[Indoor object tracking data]
+ + + +

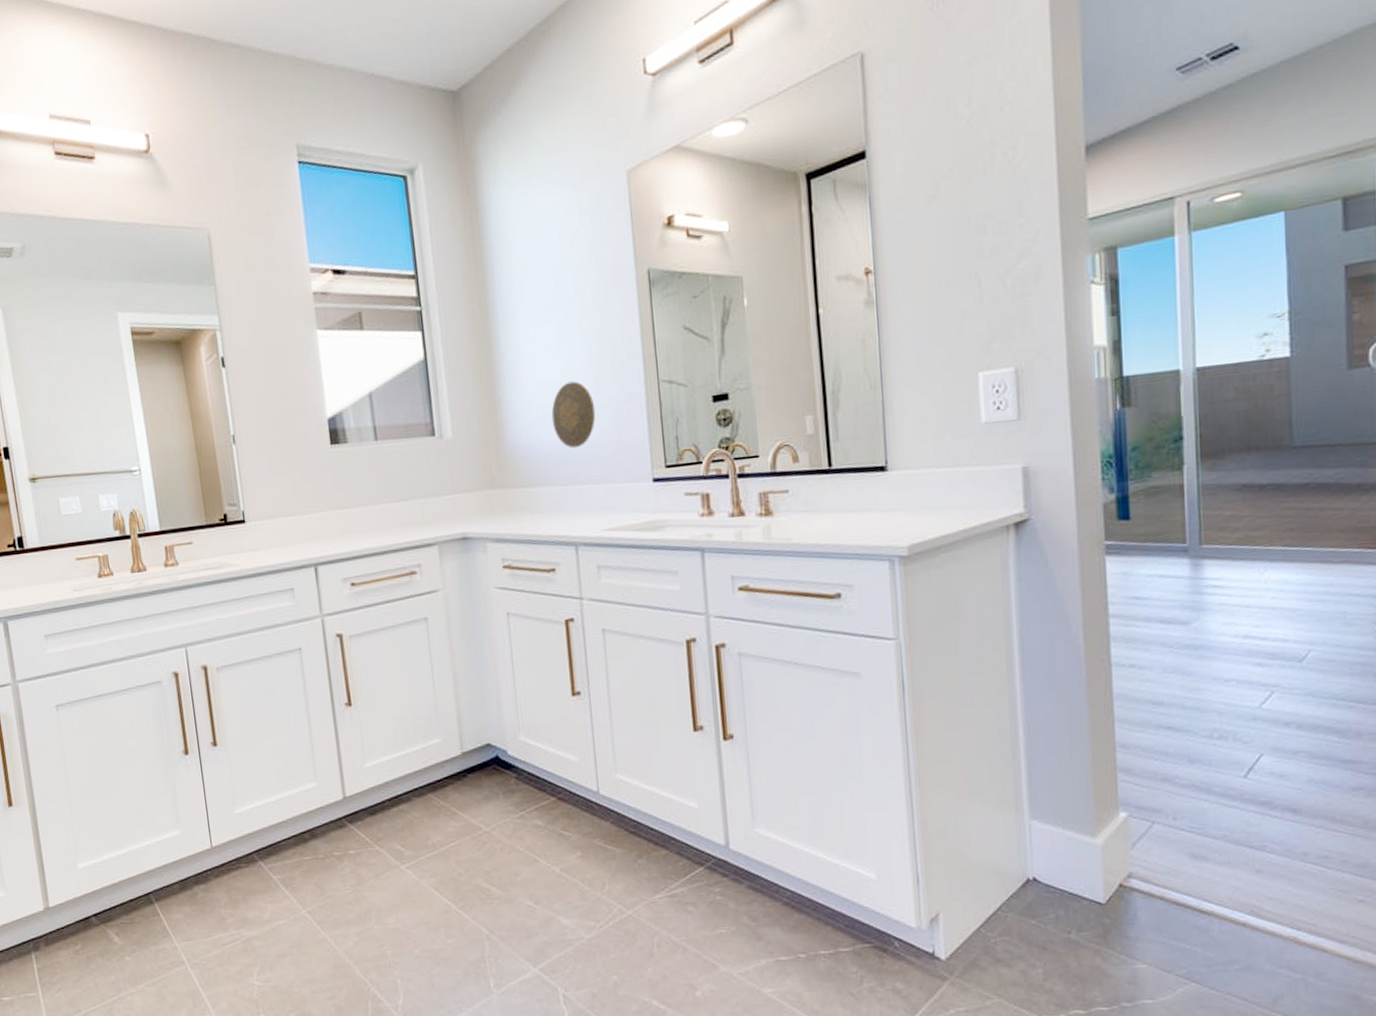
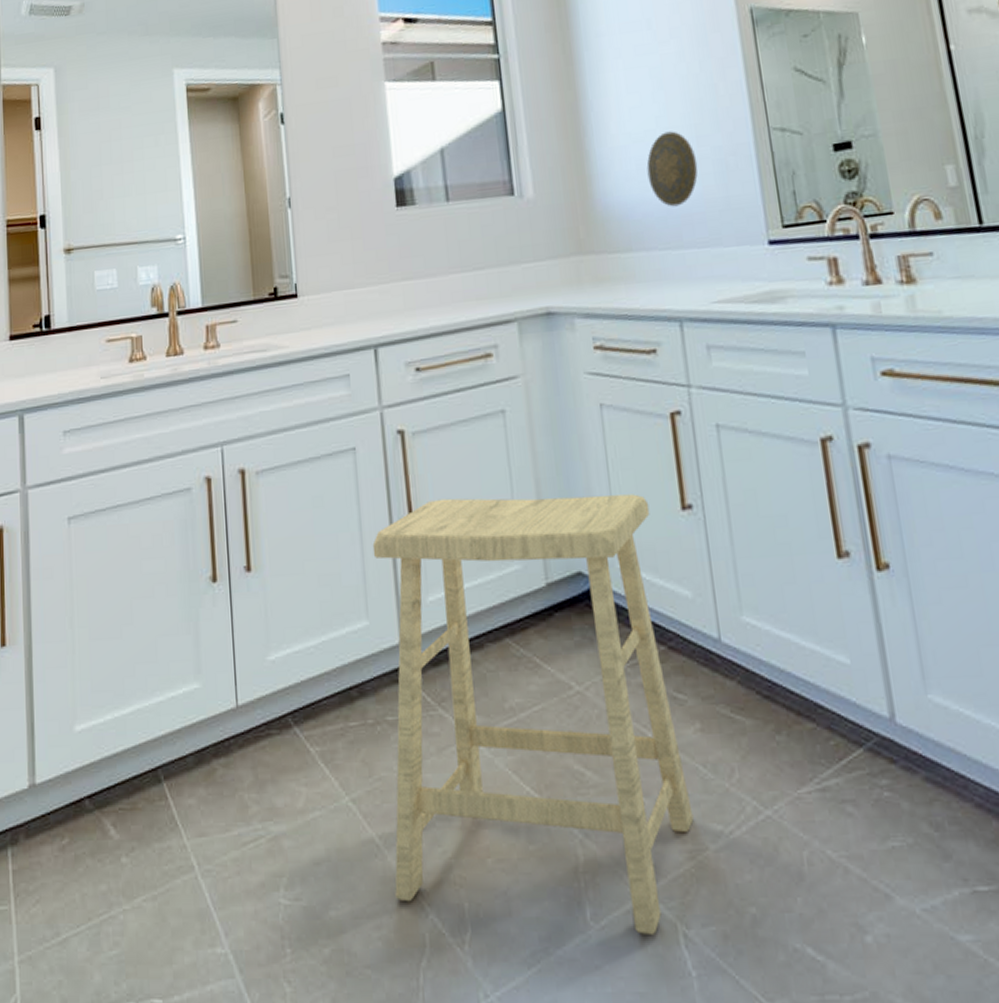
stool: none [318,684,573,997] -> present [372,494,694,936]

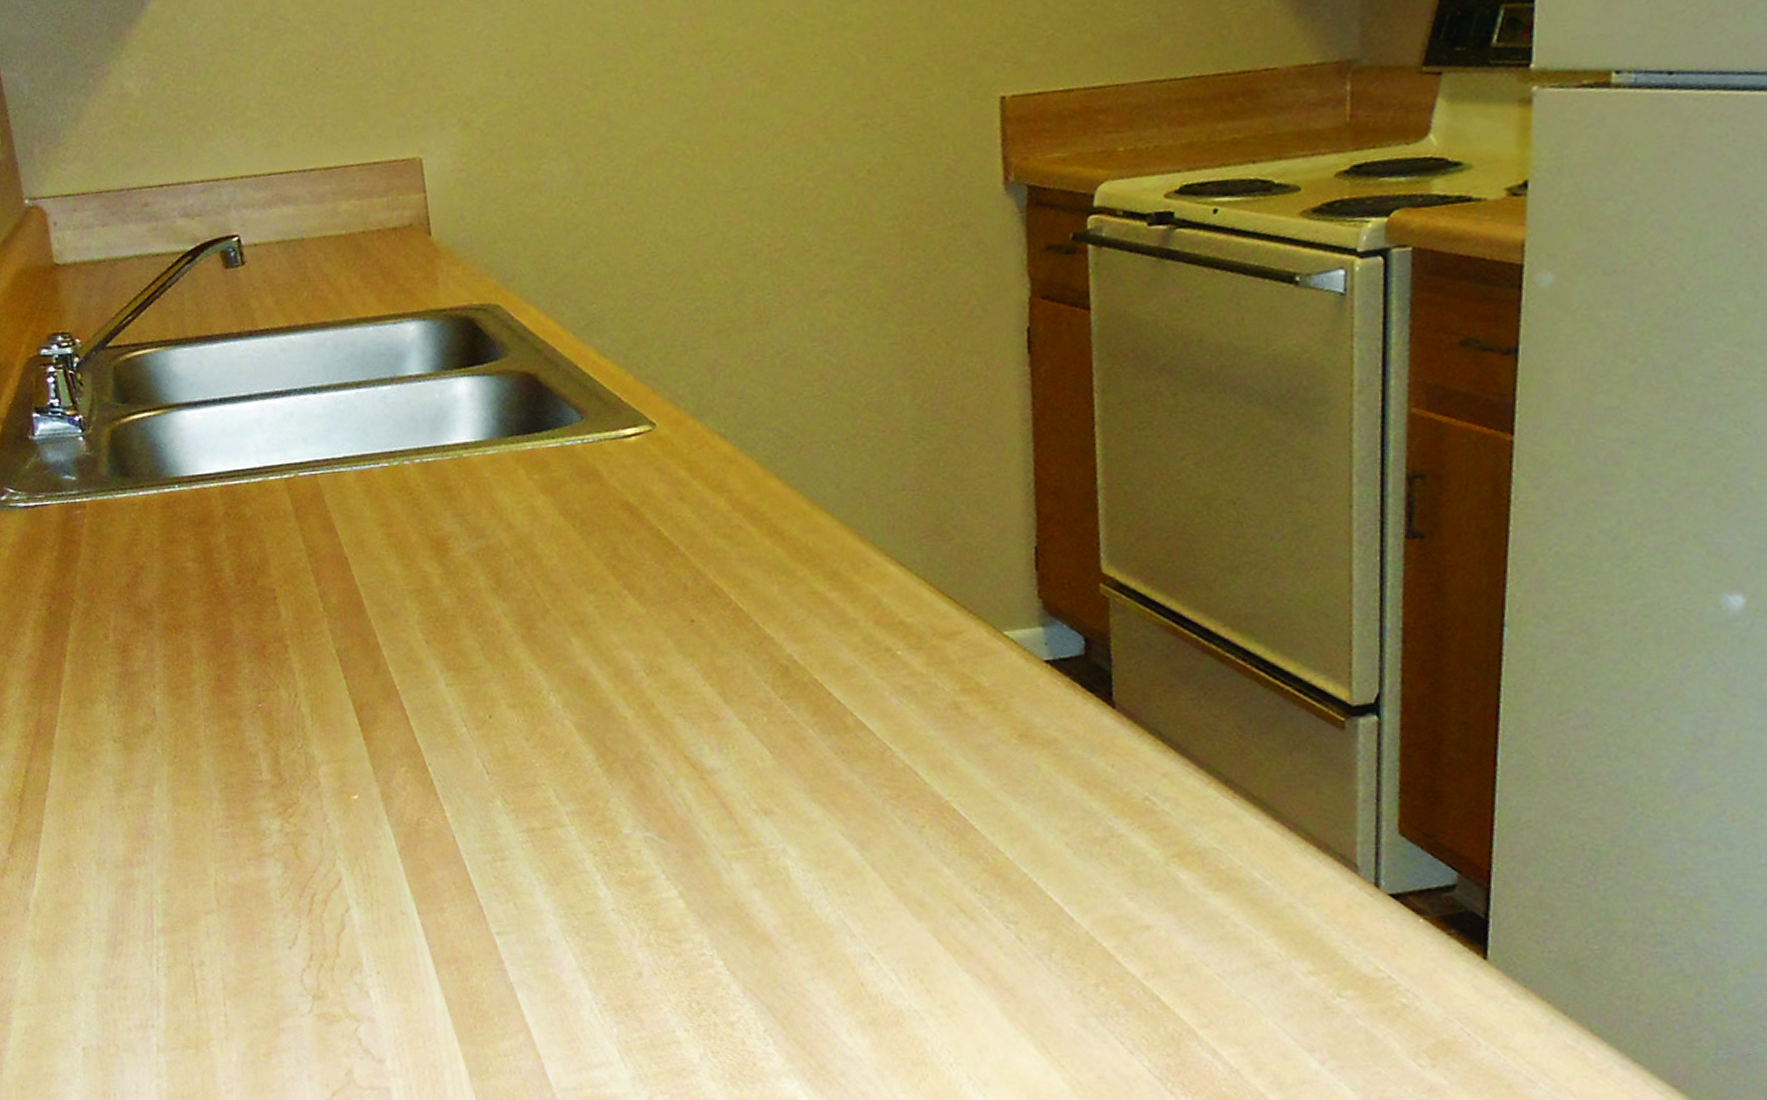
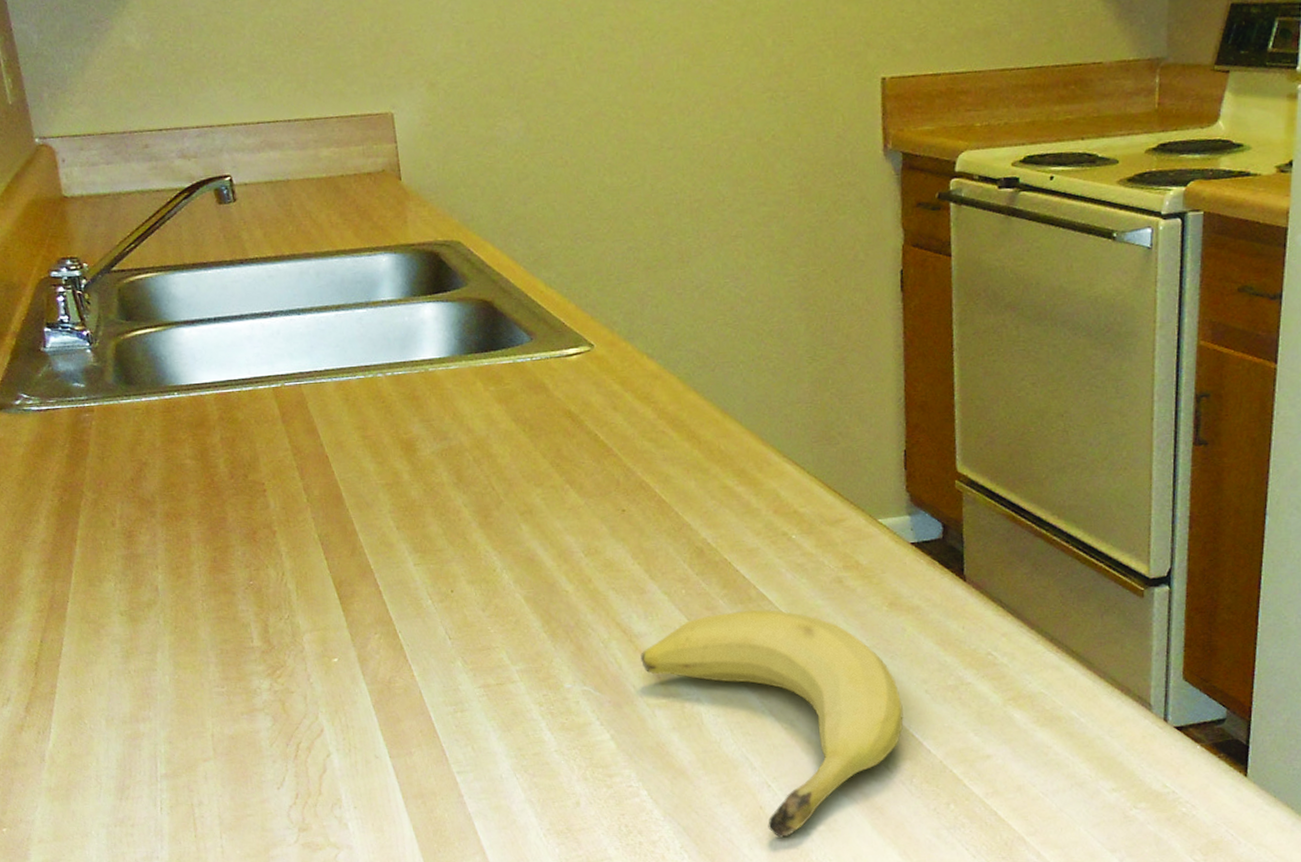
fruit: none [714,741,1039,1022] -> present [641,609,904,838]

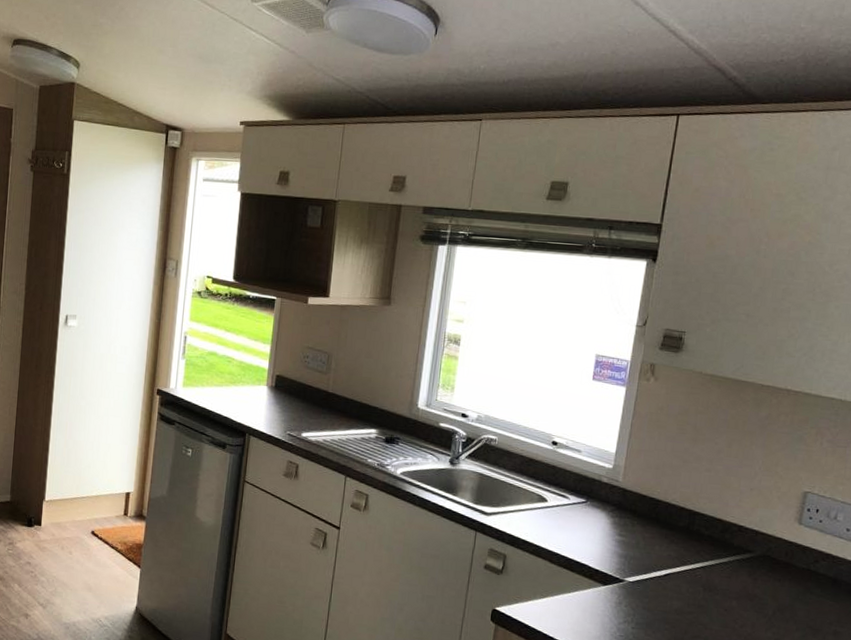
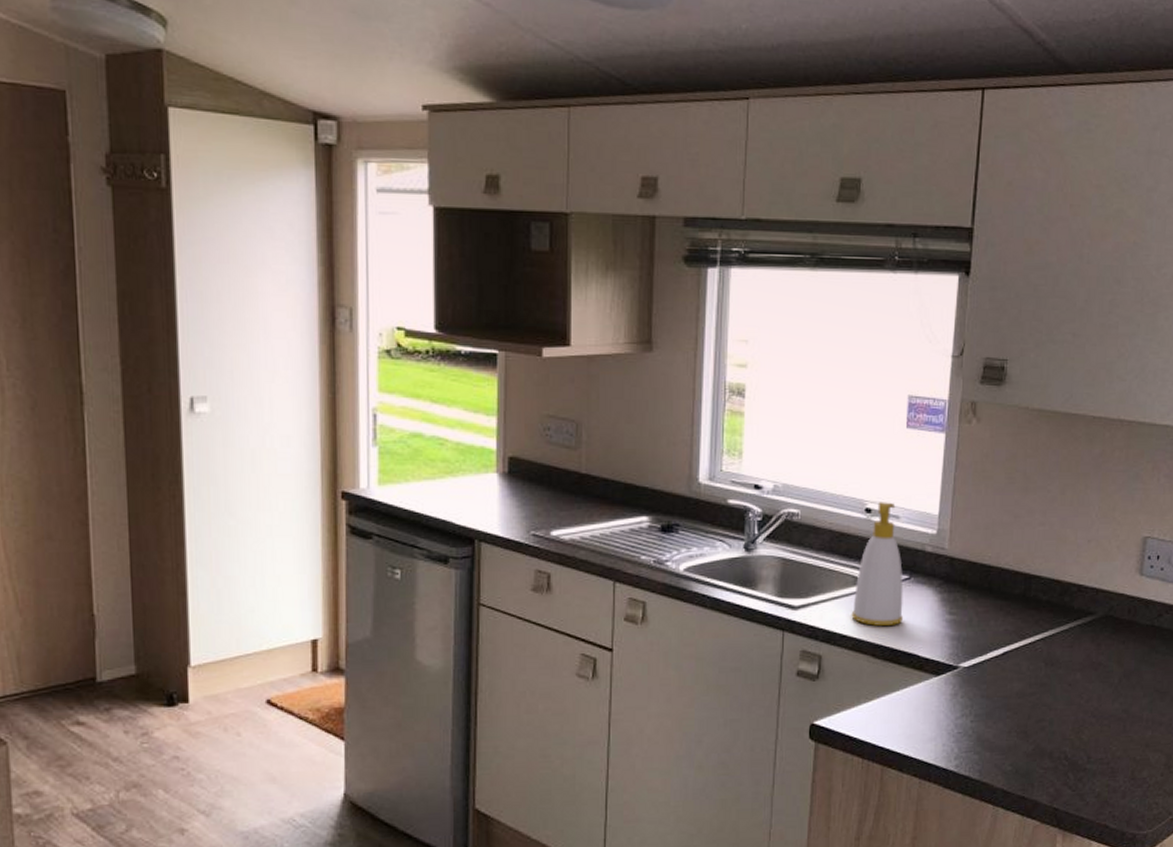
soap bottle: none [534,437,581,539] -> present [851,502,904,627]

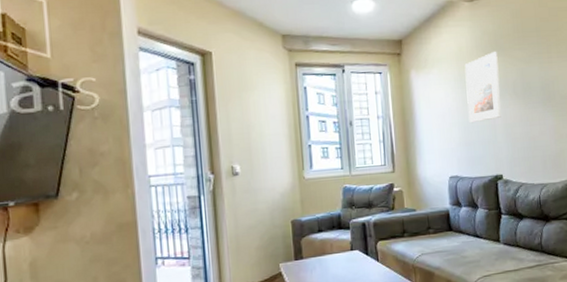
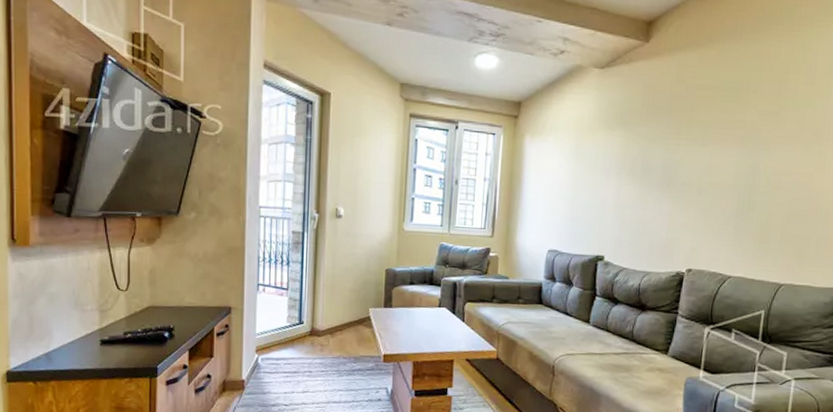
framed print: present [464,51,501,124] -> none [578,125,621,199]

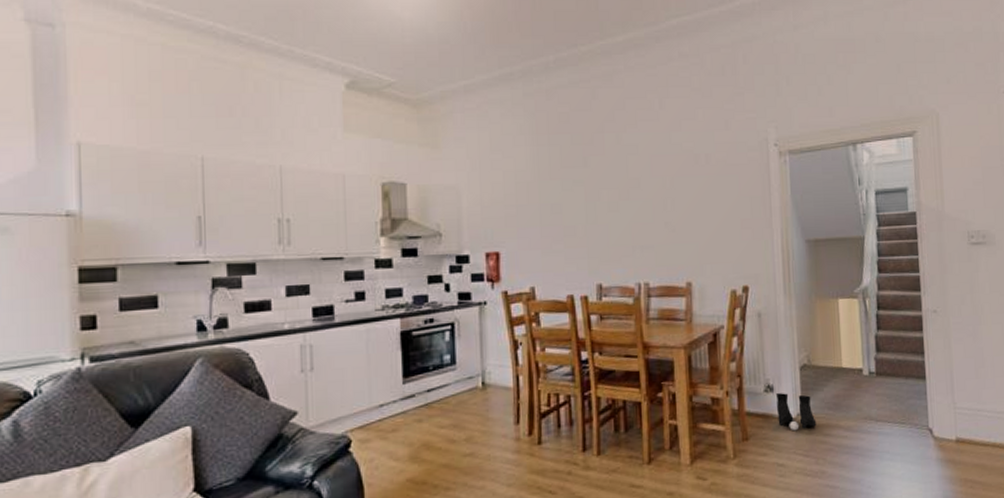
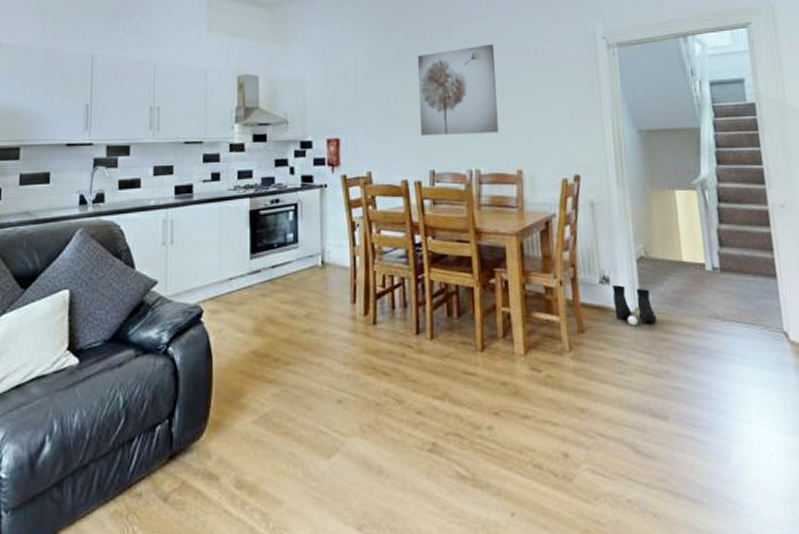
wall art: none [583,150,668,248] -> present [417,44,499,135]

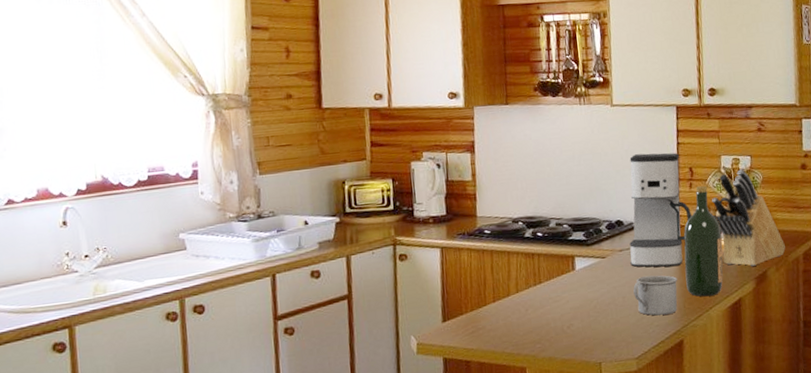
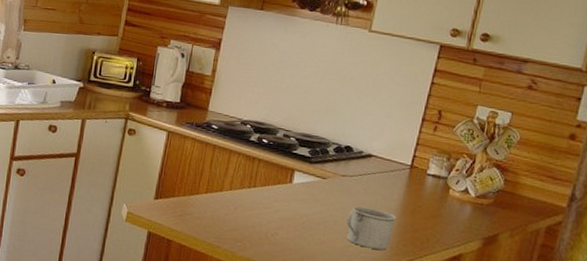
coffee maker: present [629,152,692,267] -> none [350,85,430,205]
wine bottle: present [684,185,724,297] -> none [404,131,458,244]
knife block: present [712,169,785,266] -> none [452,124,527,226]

+ + + +

• To do: All lines above in which the word "bottle" occurs should be identified and copied.

• Solution to the problem:
soap bottle: none [534,437,581,539] -> present [851,502,904,627]
wine bottle: present [684,185,724,297] -> none [404,131,458,244]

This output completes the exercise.